The construction industry may be fuelling growth in GDP, but the government's spending plans are still behind schedule.
Economic growth in the UK was greater than expected during the last quarter thanks largely to the construction industry. The National Audit Office said that gross domestic product rose by 0.6% from April to June due to the strong performance of the building sector, which rose by 4.4% in the second quarter.

Good news for builders but the government shouldn't be too quick to pat itself on the back. The Construction Products Association said that growth would have been higher still if the government had stuck to its proposed construction spending plans.

A damning CPA report says that billions of pounds pledged by the government towards new public buildings and infrastructure are not being spent fast enough.

The report found that the government had missed construction spending targets in five main sectors and had only come close to achieving its targets in two of them: school buildings and roads.

The report tracks the delivery of the government's spending promises in social housing, school buildings, healthcare buildings, roads and railways.

The low number of new hospitals being built illustrates how the government has slipped behind schedule. According to the CPA report, work commenced on only 19 of the 31 hospitals scheduled to start in the first two years – 2001 to 2003 - of its hospital building programme.

Construction minister Nigel Griffiths this week cited red tape and skills shortages as the prime reasons for the under-spend. Griffiths said that the construction industry was facing a 380,000 skills shortfall within four years.

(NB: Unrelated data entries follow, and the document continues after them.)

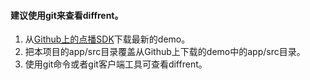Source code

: #### 建议使用git来查看diffrent。
1. 从[Github上的点播SDK](https://github.com/easefun/polyv-android-sdk-2.0-demo)下载最新的demo。
2. 把本项目的app/src目录覆盖从Github上下载的demo中的app/src目录。
3. 使用git命令或者git客户端工具可查看diffrent。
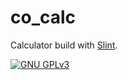 # co_calc

Calculator build with [Slint](https://slint-ui.com/).

[![GNU GPLv3](https://img.shields.io/badge/license-GPLv3-green.svg)](../../LICENSE-GPL3)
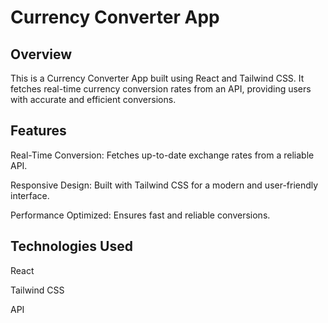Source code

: # Currency Converter App

## Overview

This is a Currency Converter App built using React and Tailwind CSS. It fetches real-time currency conversion rates from an API, providing users with accurate and efficient conversions.



## Features

Real-Time Conversion: Fetches up-to-date exchange rates from a reliable API.

Responsive Design: Built with Tailwind CSS for a modern and user-friendly interface.

Performance Optimized: Ensures fast and reliable conversions.



## Technologies Used

React

Tailwind CSS

API


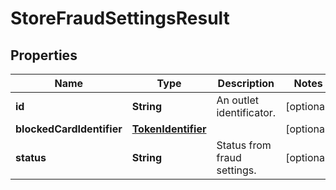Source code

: 
# StoreFraudSettingsResult

## Properties
Name | Type | Description | Notes
------------ | ------------- | ------------- | -------------
**id** | **String** | An outlet identificator. |  [optional]
**blockedCardIdentifier** | [**TokenIdentifier**](TokenIdentifier.md) |  |  [optional]
**status** | **String** | Status from fraud settings. |  [optional]



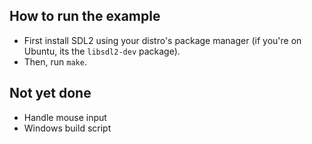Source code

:## How to run the example

- First install SDL2 using your distro's package manager (if you're on Ubuntu, its the `libsdl2-dev` package).
- Then, run `make`.

## Not yet done

- Handle mouse input
- Windows build script
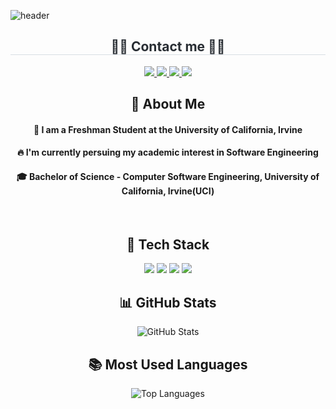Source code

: <div>

![header](https://capsule-render.vercel.app/api?type=Blur&fontColor=d6ace6&height=300&section=header&text=Good%20to%20see%20you%20%F0%9F%A4%97&animation=fadeIn)

</div>  

<div align="center">
<h2 style="border-bottom: 1px solid #d8dee4; color: #282d33;"> 🧑‍💻 Contact me 🧑‍💻 </h2>
<div align="center">
<a href="https://www.instagram.com/evan_escn">
 <img src="https://img.shields.io/badge/Instagram-E4405F?style=for-the-badge&logo=Instagram&logoColor=white">
</a>
<a href="mailto:ejeon2@uci.edu">
 <img src="https://img.shields.io/badge/Gmail-EA4335?style=for-the-badge&logo=Gmail&logoColor=white">
</a>
<a href="https://www.linkedin.com/in/soobin-jeon-28070a2bb/">
 <img src="https://img.shields.io/badge/LinkedIn-0077B5?style=for-the-badge&logo=LinkedIn&logoColor=white">
</a>
<a href="https://discord.com/users/evan_escn">
 <img src="https://img.shields.io/badge/Discord-5865F2?style=for-the-badge&logo=discord&logoColor=white">
</a>

</div>
 
 ## 👀 About Me
 #### :raising_hand: I am a Freshman Student at the University of California, Irvine<br/>
 #### :fire: I'm currently persuing my academic interest in Software Engineering<br/>
 #### :mortar_board: Bachelor of Science - Computer Software Engineering, University of California, Irvine(UCI)
<br/>

 ## 🧱 Tech Stack
<!--Python-->
<img src="https://img.shields.io/badge/Python-3776AB?style=flat-square&logo=Python&logoColor=white"/>
<!--JavaScript-->
<img src="https://img.shields.io/badge/JavaScript-F7DF1E?style=flat-square&logo=JavaScript&logoColor=white"/>
<!--HTML5-->
<img src="https://img.shields.io/badge/HTML5-E34F26?style=flat-square&logo=HTML5&logoColor=white"/>
<!--CSS-->
<img src="https://img.shields.io/badge/CSS3-1572B6?style=flat-square&logo=CSS3&logoColor=white"/>
<br/>

<h2>📊 GitHub Stats</h2>
  <img src="https://github-readme-stats.vercel.app/api?username=evanjeon-hub&show_icons=true&theme=radical" alt="GitHub Stats" />

<h2>📚 Most Used Languages</h2>
  <img src="https://github-readme-stats.vercel.app/api/top-langs/?username=evanjeon-hub&layout=compact&theme=default" alt="Top Languages" />

</div>

<!--
**EvanJeon-hub/EvanJeon-hub** is a ✨ _special_ ✨ repository because its `README.md` (this file) appears on your GitHub profile.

In an attempt to close the skills gaps the MP for Edingburgh South announced last week that the government had committed itself to investing a further £300m in training for the construction industry. The unions have already experienced some of Griffiths largesse, receiving £3m to help them implement training programmes.

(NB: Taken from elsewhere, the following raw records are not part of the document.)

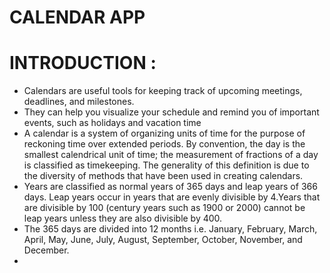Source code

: CALENDAR APP
=============

INTRODUCTION :
==============

* Calendars are useful tools for keeping track of upcoming meetings, deadlines, and milestones. 
* They can help you visualize your schedule and remind you of important events, such as holidays and vacation time
* A calendar is a system of organizing units of time for the purpose of reckoning time over extended periods. By convention, the day is the smallest calendrical unit of time; the measurement of fractions of a day is classified as timekeeping. The generality of this definition is due to the diversity of methods that have been used in creating calendars.
* Years are classified as normal years of 365 days and leap years of 366 days. Leap years occur in years that are evenly divisible by 4.Years that are divisible by 100 (century years such as 1900 or 2000) cannot be leap years unless they are also divisible by 400.
* The 365 days are divided into 12 months i.e. January, February, March, April, May, June, July, August, September, October, November, and December.
*  
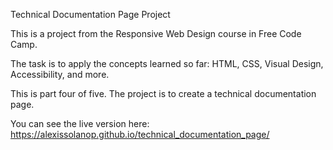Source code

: Technical Documentation Page Project

This is a project from the Responsive Web Design course in Free Code Camp.

The task is to apply the concepts learned so far: HTML, CSS, Visual Design, Accessibility, and more.

This is part four of five. The project is to create a technical documentation page.

You can see the live version here:
https://alexissolanop.github.io/technical_documentation_page/
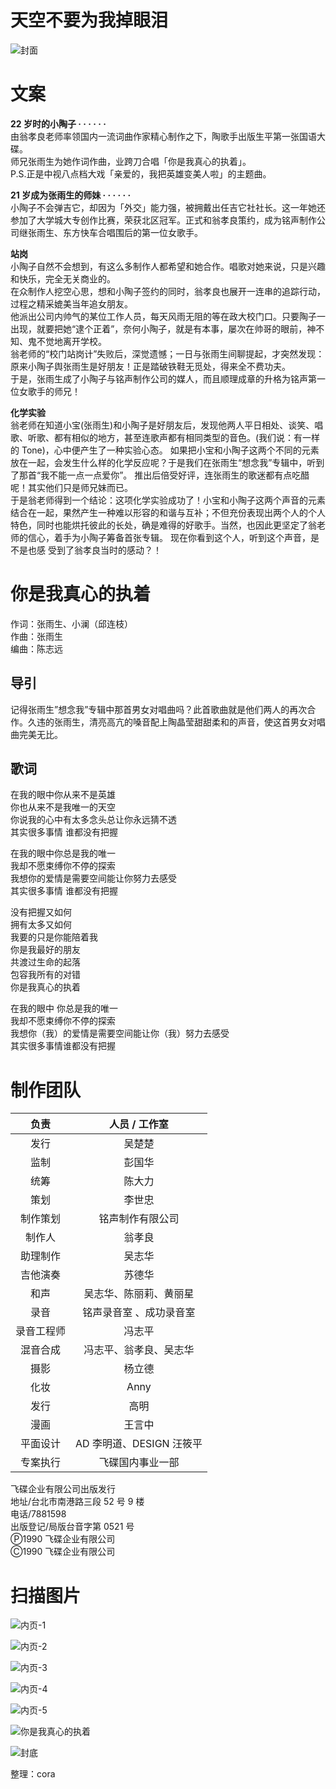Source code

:# 天空不要为我掉眼泪

![封面](./00-cover.jpg)

# 文案

**22 岁时的小陶子 · · · · · ·**  
由翁孝良老师率领国内一流词曲作家精心制作之下，陶歌手出版生平第一张国语大碟。  
师兄张雨生为她作词作曲，业跨刀合唱「你是我真心的执着」。  
P.S.正是中视八点档大戏「亲爱的，我把英雄变美人啦」的主题曲。

**21 岁成为张雨生的师妹 · · · · · ·**  
小陶子不会弹吉它，却因为「外交」能力强，被拥戴出任吉它社社长。这一年她还参加了大学城大专创作比赛，荣获北区冠军。正式和翁孝良策约，成为铭声制作公司继张雨生、东方快车合唱围后的第一位女歌手。

**站岗**  
小陶子自然不会想到，有这么多制作人都希望和她合作。唱歌对她来说，只是兴趣和快乐，完全无关商业的。  
在众制作人挖空心思，想和小陶子签约的同时，翁孝良也展开一连串的追踪行动，过程之精采媲美当年追女朋友。  
他派出公司内帅气的某位工作人员，每天风雨无阻的等在政大校门口。只要陶子一出现，就要把她“逮个正着”，奈何小陶子，就是有本事，屡次在帅哥的眼前，神不知、鬼不觉地离开学校。  
翁老师的“校门站岗计”失败后，深觉遗憾；一日与张雨生间聊提起，才突然发现：原来小陶子舆张雨生是好朋友！正是踏破铁鞋无觅处，得来全不费功夫。  
于是，张雨生成了小陶子与铭声制作公司的媒人，而且顺理成章的升格为铭声第一位女歌手的师兄！

**化学实验**  
翁老师在知道小宝(张雨生)和小陶子是好朋友后，发现他两人平日相处、谈笑、唱歌、听歌、都有相似的地方，甚至连歌声都有相同类型的音色。(我们说：有一样的 Tone)，心中便产生了一种实验心态。 如果把小宝和小陶子这两个不同的元素放在一起，会发生什么样的化学反应呢？于是我们在张雨生“想念我”专辑中，听到了那首“我不能一点一点爱你”。 推出后倍受好评，连张雨生的歌迷都有点吃醋呢！其实他们只是师兄妹而已。  
于是翁老师得到一个结论：这项化学实验成功了！小宝和小陶子这两个声音的元素结合在一起，果然产生一种难以形容的和谐与互补；不但充份表现出两个人的个人特色，同时也能烘托彼此的长处，确是难得的好歌手。当然，也因此更坚定了翁老师的信心，着手为小陶子筹备首张专辑。
现在你看到这个人，听到这个声音，是不是也感 受到了翁孝良当时的感动？！

# 你是我真心的执着

作词：张雨生、小澜（邱连枝）  
作曲：张雨生  
编曲：陈志远

## 导引

记得张雨生”想念我”专辑中那首男女对唱曲吗？此首歌曲就是他们两人的再次合作。久违的张雨生，清亮高亢的嗓音配上陶晶莹甜甜柔和的声音，使这首男女对唱曲完美无比。

## 歌词

在我的眼中你从来不是英雄  
你也从来不是我唯一的天空  
你说我的心中有太多念头总让你永远猜不透  
其实很多事情 谁都没有把握

在我的眼中你总是我的唯一  
我却不愿束缚你不停的探索  
我想你的爱情是需要空间能让你努力去感受  
其实很多事情 谁都没有把握

没有把握又如何  
拥有太多又如何  
我要的只是你能陪着我  
你是我最好的朋友  
共渡过生命的起落  
包容我所有的对错  
你是我真心的执着

在我的眼中 你总是我的唯一  
我却不愿束缚你不停的探索  
我想你（我）的爱情是需要空间能让你（我）努力去感受  
其实很多事情谁都没有把握

# 制作团队

|    负责    |      人员 / 工作室       |
| :--------: | :----------------------: |
|    发行    |          吴楚楚          |
|    监制    |          彭国华          |
|    统筹    |          陈大力          |
|    策划    |          李世忠          |
|  制作策划  |     铭声制作有限公司     |
|   制作人   |          翁孝良          |
|  助理制作  |          吴志华          |
|  吉他演奏  |          苏德华          |
|    和声    |  吴志华、陈丽莉、黄丽星  |
|    录音    | 铭声录音室 、成功录音室  |
| 录音工程师 |          冯志平          |
|  混音合成  |  冯志平、翁孝良、吴志华  |
|    摄影    |          杨立德          |
|    化妆    |           Anny           |
|    发行    |           高明           |
|    漫画    |          王言中          |
|  平面设计  | AD 李明道、DESIGN 汪筱平 |
|  专案执行  |     飞碟国内事业一部     |

飞碟企业有限公司出版发行  
地址/台北市南港路三段 52 号 9 楼  
电话/7881598  
出版登记/局版台音字第 0521 号  
Ⓟ1990 飞碟企业有限公司  
Ⓒ1990 飞碟企业有限公司

# 扫描图片

![内页-1](./00-booklet-1.jpg)

![内页-2](./00-booklet-2.jpg)

![内页-3](./00-booklet-3.jpg)

![内页-4](./00-booklet-4.jpg)

![内页-5](./00-booklet-5.jpg)

![你是我真心的执着](./01-nswzxdzz.jpg)

![封底](./00-backcover.jpg)

整理：cora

The government has also made more funds available for procuring land. In a Labour conference debate deputy prime minister John Prescott announced he had agreed to build 1,600 new affordable homes on government land in the South East. Prescott also said that the first phase of £500m of funding for the housing market renewal fund, which is earmarked to invest in areas of derelict housing, would be released this week.

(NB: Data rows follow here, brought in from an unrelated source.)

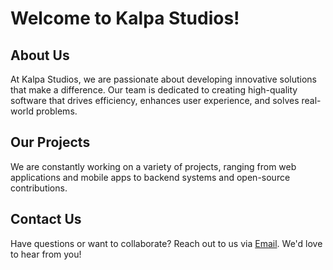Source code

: # Welcome to Kalpa Studios!

## About Us

At Kalpa Studios, we are passionate about developing innovative solutions that make a difference. Our team is dedicated to creating high-quality software that drives efficiency, enhances user experience, and solves real-world problems.

## Our Projects

We are constantly working on a variety of projects, ranging from web applications and mobile apps to backend systems and open-source contributions.

## Contact Us

Have questions or want to collaborate? Reach out to us via [Email](mailto:hello@kalpastudios.com). We'd love to hear from you!
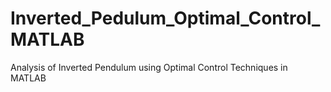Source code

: # Inverted_Pedulum_Optimal_Control_MATLAB
Analysis of Inverted Pendulum using Optimal Control Techniques in MATLAB
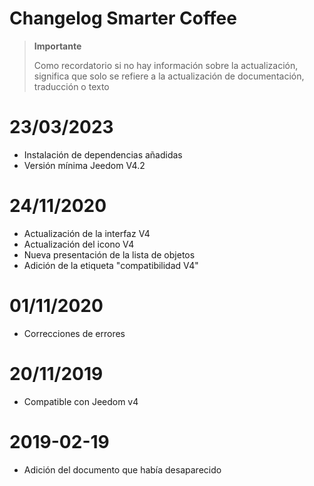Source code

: # Changelog Smarter Coffee

>**Importante**
>
>Como recordatorio si no hay información sobre la actualización, significa que solo se refiere a la actualización de documentación, traducción o texto

# 23/03/2023

- Instalación de dependencias añadidas
- Versión mínima Jeedom V4.2

# 24/11/2020

- Actualización de la interfaz V4
- Actualización del icono V4
- Nueva presentación de la lista de objetos
- Adición de la etiqueta "compatibilidad V4"

# 01/11/2020

- Correcciones de errores

# 20/11/2019

- Compatible con Jeedom v4

# 2019-02-19

- Adición del documento que había desaparecido

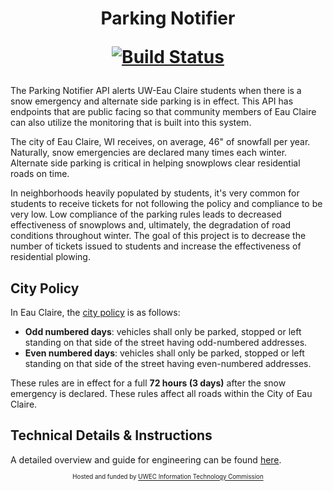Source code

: <h1 align="center">
Parking Notifier

[![Build Status](https://travis-ci.com/clearwater-labs/parkingNotifier.svg?branch=dev)](https://travis-ci.com/clearwater-labs/parkingNotifier)

</h1>

The Parking Notifier API alerts UW-Eau Claire students when there is a snow emergency and alternate side parking is in effect. This API has endpoints that are public facing so that community members of Eau Claire can also utilize the monitoring that is built into this system.

The city of Eau Claire, WI receives, on average, 46" of snowfall per year. Naturally, snow emergencies are declared many times each winter. Alternate side parking is critical in helping snowplows clear residential roads on time.

In neighborhoods heavily populated by students, it's very common for students to receive tickets for not following the policy and compliance to be very low. Low compliance of the parking rules leads to decreased effectiveness of snowplows and, ultimately, the degradation of road conditions throughout winter. The goal of this project is to decrease the number of tickets issued to students and increase the effectiveness of residential plowing.

## City Policy

In Eau Claire, the [city policy](http://www.ci.eau-claire.wi.us/departments/public-works/alternate-side-parking) is as follows:

- **Odd numbered days**: vehicles shall only be parked, stopped or left standing on that side of the street having odd-numbered addresses.
- **Even numbered days**: vehicles shall only be parked, stopped or left standing on that side of the street having even-numbered addresses.

These rules are in effect for a full **72 hours (3 days)** after the snow emergency is declared. These rules affect all roads within the City of Eau Claire.

## Technical Details & Instructions

A detailed overview and guide for engineering can be found [here](docs/technical-details.md).

<div align="center"><sup><sub align="center">Hosted and funded by <a href="http://www.uwec.edu/StudentSenate/commissions/itc/">UWEC Information Technology Commission</a></sub></sup></div>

The sharp increase in the rate of growth in GDP will bring a glow of satisfaction to Gordon Brown. His annual GDP growth prediction of between 2 and 2.5% seemed wildly optimistic at the start of the year – growth was only 0.2% in the first quarter – but the upswing in Q2 puts his target within reach.

This growth spurt is important because it means that Brown will suffer a shorter tax shortfall this year than expected, which means that the Treasury is likely to leave public sector spending levels untouched.

The government's next trick is to make the investment stick. There are worrying signs that much of the government's money is being spent on larger public sector salaries. In some cases salaries for Housing Associations CEOs are passing the £200,000 mark.

If the government wants to get value for money out of its billion-pound spending spree, it must get a firm grip of the public sector and stop wages and costs spiralling out of control.